### Work to complete
In the entries below, find the line with "Sábado já é a contar" and the line with "Crise da água ultrapassada em". Reproduce those two lines and every line between them exactly, and nothing more.

Segment Open

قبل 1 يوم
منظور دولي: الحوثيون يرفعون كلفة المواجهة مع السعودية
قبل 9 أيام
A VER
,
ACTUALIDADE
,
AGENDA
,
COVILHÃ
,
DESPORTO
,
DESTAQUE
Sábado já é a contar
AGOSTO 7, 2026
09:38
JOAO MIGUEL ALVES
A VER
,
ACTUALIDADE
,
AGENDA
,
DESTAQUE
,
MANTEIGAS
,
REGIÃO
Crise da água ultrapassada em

Segment Closed
Segment Open

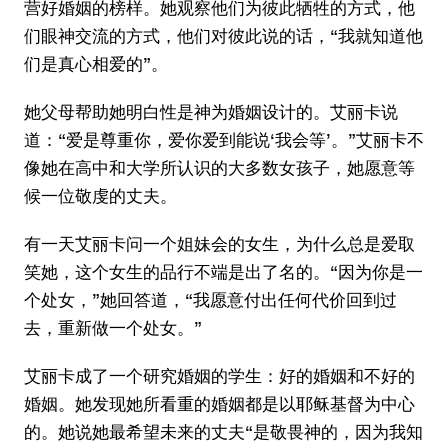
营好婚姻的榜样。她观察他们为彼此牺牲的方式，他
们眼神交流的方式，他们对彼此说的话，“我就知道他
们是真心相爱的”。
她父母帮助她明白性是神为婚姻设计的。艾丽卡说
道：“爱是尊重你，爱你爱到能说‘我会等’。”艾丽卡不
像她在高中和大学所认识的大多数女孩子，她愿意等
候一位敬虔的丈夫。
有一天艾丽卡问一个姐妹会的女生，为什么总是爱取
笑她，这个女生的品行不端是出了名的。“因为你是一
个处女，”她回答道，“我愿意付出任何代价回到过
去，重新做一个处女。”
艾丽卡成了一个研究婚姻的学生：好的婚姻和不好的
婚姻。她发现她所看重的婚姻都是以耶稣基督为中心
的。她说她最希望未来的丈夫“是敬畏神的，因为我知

Segment Closed

### Task result
Sábado já é a contar
AGOSTO 7, 2026
09:38
JOAO MIGUEL ALVES
A VER
,
ACTUALIDADE
,
AGENDA
,
DESTAQUE
,
MANTEIGAS
,
REGIÃO
Crise da água ultrapassada em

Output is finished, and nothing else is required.